---
name: data-analysis
description: Analyze datasets and create visualizations
version: 1.0.0
author: Minion Team
tags: [data, analysis, visualization, pandas]
requirements:
- pandas>=2.0.0
- matplotlib>=3.7.0
- numpy>=1.24.0
---
# Data Analysis Skill
## Description
This skill helps analyze datasets and create meaningful visualizations.

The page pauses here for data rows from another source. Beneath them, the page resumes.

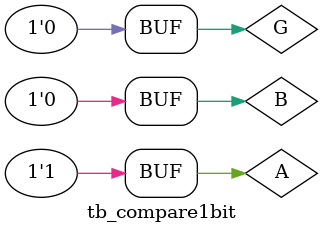
<source format=v>
`timescale 1ns/1ns
module tb_compare1bit();
  reg A, B , G;
  wire E, M, L;
  initial begin
    A = 0;
    B = 0;
    G = 0;
    #40;
    G = 1;
    #40;
    A = 1;
    B = 1;
    #40;
    A = 0;
    B = 1;
    #40;
    A = 1;
    B = 0;
    #40;
    G = 0;
    #40;
    A = 1;
    B = 1;
    #40;
    A = 0;
    B = 1;
    #40;
    A = 1;
    B = 0;
    #40;
  end
  compare_1bit ins7(
  .A(A),
  .B(B),
  .G(G),
  .E(E),
  .M(M),
  .L(L)
  );
endmodule
</source>
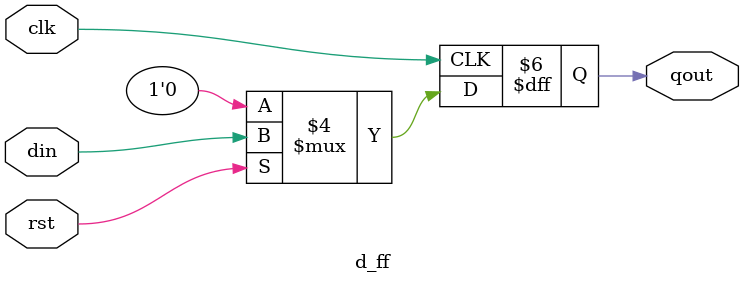
<source format=v>
`timescale 1ns / 1ps


module d_ff(
input rst,
input clk,
input din,
output reg qout
    );
    
    
always @ (posedge clk)
if(!rst)
    qout <= 0;
else
    qout <= din;        
endmodule

</source>
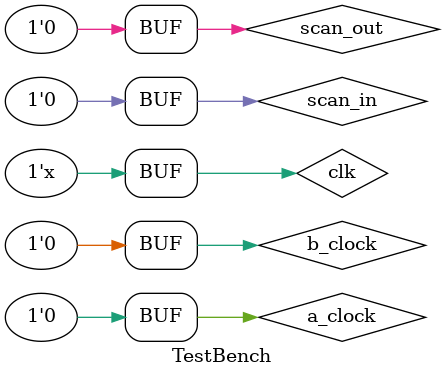
<source format=sv>
`timescale 1ns/1ns
`include "Interface.sv"
`include "Generator.sv"
module TestBench();
bit clk;
bit a_clock;
bit b_clock;
bit scan_in;
bit scan_out;
initial begin 
clk=0;
a_clock=0;
b_clock=0;
scan_in=0;
scan_out=0;
end
always #10 clk=~clk;
Stimuli t_Port1();
Stimuli t_Port2();
Stimuli t_Port3();
Stimuli t_Port4();
GlobalPorts t_globalPorts(clk);
Output t_outputPort1();
Output t_outputPort2();
Output t_outputPort3();
Output t_outputPort4();

TopProgram topProgram(t_globalPorts,
t_Port1,t_Port2,t_Port3,t_Port4,t_outputPort1,t_outputPort2,
t_outputPort3,t_outputPort4);

calc3_top DUT(
.a_clk(clk),
     .b_clk(clk),
        .c_clk(clk),
        .out1_resp(t_outputPort1.outx_resp),
		.out1_tag(t_outputPort1.outx_tag),
		.out1_data(t_outputPort1.outx_data),
		.req1_cmd(t_Port1.reqx_cmd),
		.req1_data(t_Port1.reqx_data),
		.req1_d1(t_Port1.reqx_d1),
		.req1_d2(t_Port1.reqx_d2),
		.req1_r1(t_Port1.reqx_r1),
		.req1_tag(t_Port1.reqx_tag),
		
		.out2_resp(t_outputPort2.outx_resp),
		.out2_tag(t_outputPort2.outx_tag),
		.out2_data(t_outputPort2.outx_data),
		.req2_cmd(t_Port2.reqx_cmd),
		.req2_data(t_Port2.reqx_data),
		.req2_d1(t_Port2.reqx_d1),
		.req2_d2(t_Port2.reqx_d2),
		.req2_r1(t_Port2.reqx_r1),
		.req2_tag(t_Port2.reqx_tag),
		
		.out3_resp(t_outputPort3.outx_resp),
		.out3_tag(t_outputPort3.outx_tag),
		.out3_data(t_outputPort3.outx_data),
		.req3_cmd(t_Port3.reqx_cmd),
		.req3_data(t_Port3.reqx_data),
		.req3_d1(t_Port3.reqx_d1),
		.req3_d2(t_Port3.reqx_d2),
		.req3_r1(t_Port3.reqx_r1),
		.req3_tag(t_Port3.reqx_tag),
		
		.out4_resp(t_outputPort4.outx_resp),
		.out4_tag(t_outputPort4.outx_tag),
		.out4_data(t_outputPort4.outx_data),
		.req4_cmd(t_Port4.reqx_cmd),
		.req4_data(t_Port4.reqx_data),
		.req4_d1(t_Port4.reqx_d1),
		.req4_d2(t_Port4.reqx_d2),
		.req4_r1(t_Port4.reqx_r1),
		.req4_tag(t_Port4.reqx_tag),
		
        
		
        .scan_in(scan_in),
        .scan_out(scan_out),
        .reset(t_globalPorts.reset)

);
endmodule
</source>
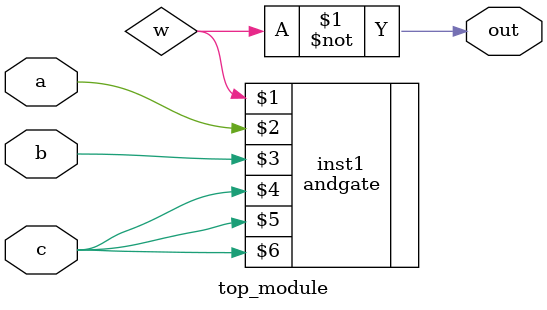
<source format=v>
module top_module (input a, input b, input c, output out);//

    wire w;
    andgate inst1 ( w, a, b, c, c, c);
	assign out = ~w;
    
endmodule

</source>
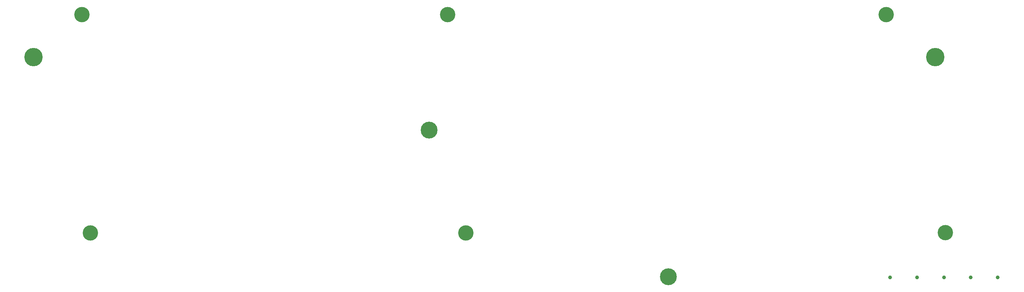
<source format=gbr>
%TF.GenerationSoftware,KiCad,Pcbnew,(5.1.9)-1*%
%TF.CreationDate,2021-04-11T15:20:34+09:00*%
%TF.ProjectId,yuiop60hh3-topplate,7975696f-7036-4306-9868-332d746f7070,1*%
%TF.SameCoordinates,Original*%
%TF.FileFunction,Soldermask,Top*%
%TF.FilePolarity,Negative*%
%FSLAX46Y46*%
G04 Gerber Fmt 4.6, Leading zero omitted, Abs format (unit mm)*
G04 Created by KiCad (PCBNEW (5.1.9)-1) date 2021-04-11 15:20:34*
%MOMM*%
%LPD*%
G01*
G04 APERTURE LIST*
%ADD10C,1.000000*%
%ADD11C,4.000000*%
%ADD12C,4.400000*%
%ADD13C,4.800000*%
G04 APERTURE END LIST*
D10*
%TO.C,5*%
X346669000Y-185756000D03*
%TD*%
%TO.C,4*%
X339669000Y-185756000D03*
%TD*%
%TO.C,3*%
X332669000Y-185756000D03*
%TD*%
%TO.C,2*%
X325669000Y-185756000D03*
%TD*%
%TO.C,1*%
X318669000Y-185756000D03*
%TD*%
D11*
%TO.C,HOLE7*%
X108125000Y-117115000D03*
%TD*%
%TO.C,HOLE8*%
X110375000Y-174115000D03*
%TD*%
%TO.C,HOLE9*%
X317625000Y-117115000D03*
%TD*%
%TO.C,HOLE10*%
X333025000Y-174065000D03*
%TD*%
%TO.C,HOLE11*%
X203375000Y-117115000D03*
%TD*%
%TO.C,HOLE12*%
X208125000Y-174115000D03*
%TD*%
D12*
%TO.C,HOLE4*%
X260875000Y-185515000D03*
%TD*%
%TO.C,HOLE3*%
X198575000Y-147315000D03*
%TD*%
D13*
%TO.C,HOLE2*%
X330425000Y-128225000D03*
%TD*%
%TO.C,HOLE1*%
X95575000Y-128215000D03*
%TD*%
M02*

</source>
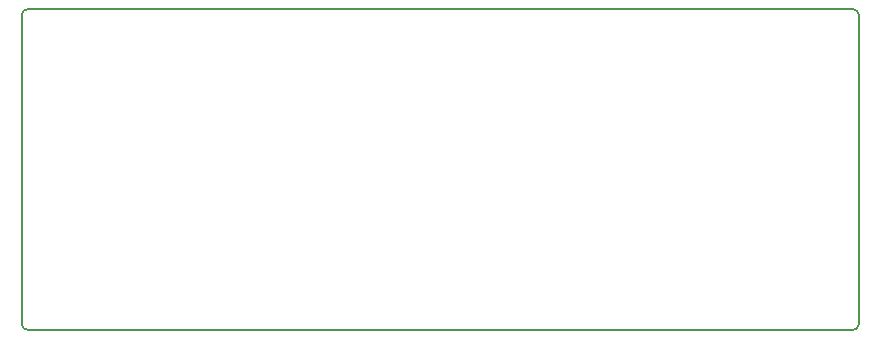
<source format=gm1>
G04 #@! TF.GenerationSoftware,KiCad,Pcbnew,5.0.0-rc2-dev-unknown-r12647-81843c37*
G04 #@! TF.CreationDate,2018-05-28T15:16:23-04:00*
G04 #@! TF.ProjectId,Peapod PCB,506561706F64205043422E6B69636164,rev?*
G04 #@! TF.SameCoordinates,Original*
G04 #@! TF.FileFunction,Profile,NP*
%FSLAX46Y46*%
G04 Gerber Fmt 4.6, Leading zero omitted, Abs format (unit mm)*
G04 Created by KiCad (PCBNEW 5.0.0-rc2-dev-unknown-r12647-81843c37) date Mon May 28 15:16:23 2018*
%MOMM*%
%LPD*%
G01*
G04 APERTURE LIST*
%ADD10C,0.150000*%
G04 APERTURE END LIST*
D10*
X152908000Y-26670000D02*
X152908000Y-26924000D01*
X153416000Y-26162000D02*
G75*
G03X152908000Y-26670000I0J-508000D01*
G01*
X152908000Y-52832000D02*
X152908000Y-26924000D01*
X223266000Y-26162000D02*
X153416000Y-26162000D01*
X223774000Y-52832000D02*
X223774000Y-26670000D01*
X223012000Y-53340000D02*
X223266000Y-53340000D01*
X153416000Y-53340000D02*
X223012000Y-53340000D01*
X223774000Y-26670000D02*
G75*
G03X223266000Y-26162000I-508000J0D01*
G01*
X223266000Y-53340000D02*
G75*
G03X223774000Y-52832000I0J508000D01*
G01*
X152908000Y-52832000D02*
G75*
G03X153416000Y-53340000I508000J0D01*
G01*
M02*

</source>
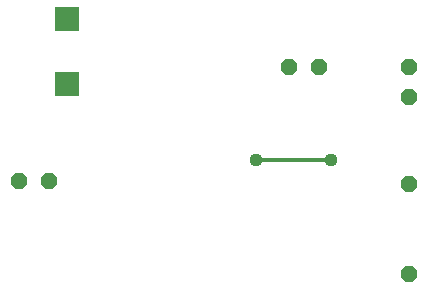
<source format=gbl>
G75*
%MOIN*%
%OFA0B0*%
%FSLAX25Y25*%
%IPPOS*%
%LPD*%
%AMOC8*
5,1,8,0,0,1.08239X$1,22.5*
%
%ADD10OC8,0.05200*%
%ADD11R,0.08268X0.08268*%
%ADD12C,0.04400*%
%ADD13C,0.01300*%
D10*
X0020000Y0059000D03*
X0030000Y0059000D03*
X0110000Y0097000D03*
X0120000Y0097000D03*
X0150000Y0097000D03*
X0150000Y0087000D03*
X0150000Y0058000D03*
X0150000Y0028000D03*
D11*
X0036000Y0091173D03*
X0036000Y0112827D03*
D12*
X0099000Y0066000D03*
X0124000Y0066000D03*
D13*
X0099000Y0066000D01*
M02*

</source>
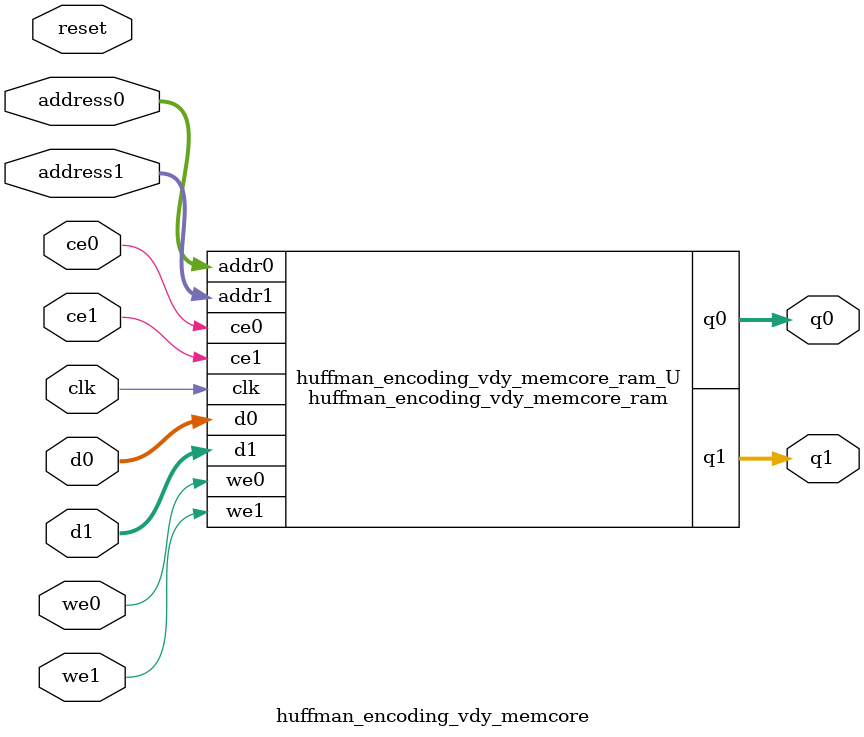
<source format=v>
`timescale 1 ns / 1 ps
module huffman_encoding_vdy_memcore_ram (addr0, ce0, d0, we0, q0, addr1, ce1, d1, we1, q1,  clk);

parameter DWIDTH = 32;
parameter AWIDTH = 7;
parameter MEM_SIZE = 128;

input[AWIDTH-1:0] addr0;
input ce0;
input[DWIDTH-1:0] d0;
input we0;
output reg[DWIDTH-1:0] q0;
input[AWIDTH-1:0] addr1;
input ce1;
input[DWIDTH-1:0] d1;
input we1;
output reg[DWIDTH-1:0] q1;
input clk;

(* ram_style = "block" *)reg [DWIDTH-1:0] ram[0:MEM_SIZE-1];




always @(posedge clk)  
begin 
    if (ce0) begin
        if (we0) 
            ram[addr0] <= d0; 
        q0 <= ram[addr0];
    end
end


always @(posedge clk)  
begin 
    if (ce1) begin
        if (we1) 
            ram[addr1] <= d1; 
        q1 <= ram[addr1];
    end
end


endmodule

`timescale 1 ns / 1 ps
module huffman_encoding_vdy_memcore(
    reset,
    clk,
    address0,
    ce0,
    we0,
    d0,
    q0,
    address1,
    ce1,
    we1,
    d1,
    q1);

parameter DataWidth = 32'd32;
parameter AddressRange = 32'd128;
parameter AddressWidth = 32'd7;
input reset;
input clk;
input[AddressWidth - 1:0] address0;
input ce0;
input we0;
input[DataWidth - 1:0] d0;
output[DataWidth - 1:0] q0;
input[AddressWidth - 1:0] address1;
input ce1;
input we1;
input[DataWidth - 1:0] d1;
output[DataWidth - 1:0] q1;



huffman_encoding_vdy_memcore_ram huffman_encoding_vdy_memcore_ram_U(
    .clk( clk ),
    .addr0( address0 ),
    .ce0( ce0 ),
    .we0( we0 ),
    .d0( d0 ),
    .q0( q0 ),
    .addr1( address1 ),
    .ce1( ce1 ),
    .we1( we1 ),
    .d1( d1 ),
    .q1( q1 ));

endmodule


</source>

It can handle CSV files, perform statistical analysis, and generate various types of plots.
## Usage Instructions
When a user requests data analysis:
1. **Load the dataset**: Use pandas to read the data file
2. **Inspect the data**: Check shape, columns, data types, and basic statistics
3. **Clean the data**: Handle missing values and outliers if necessary
4. **Perform analysis**: Calculate relevant statistics based on user's question
5. **Create visualizations**: Generate appropriate plots (line, bar, scatter, etc.)
6. **Save results**: Export results and visualizations
## Available Resources
### Scripts
- **scripts/analyze.py**: Core analysis functions
- `load_dataset(filepath)`: Load data from various formats
- `basic_statistics(df)`: Calculate descriptive statistics
- `detect_outliers(df, column)`: Identify outliers
- `correlation_analysis(df)`: Compute correlations
- **scripts/visualize.py**: Visualization utilities
- `plot_distribution(df, column)`: Create distribution plots
- `plot_correlation_matrix(df)`: Visualize correlation heatmap
- `plot_time_series(df, date_col, value_col)`: Time series plots
- `save_plot(fig, filename)`: Save figure to file
### References
- **references/examples.md**: Usage examples and common patterns
- **references/best_practices.md**: Data analysis best practices
## Example Prompts
- "Analyze this CSV file and show me the trends"
- "Create a visualization of the sales data by month"
- "Find correlations in this dataset"
- "Identify outliers in the price column"
- "Generate a statistical summary of the data"
## Output Format
Analysis results should include:
1. Data overview (shape, columns, types)
2. Statistical summary
3. Key insights and findings
4. Visualizations (saved as PNG files)
5. Recommendations or next steps
## Notes
- Always inspect data before analysis
- Handle missing values appropriately
- Choose visualizations that match the data type
- Provide clear explanations of findings
- Save all outputs for user reference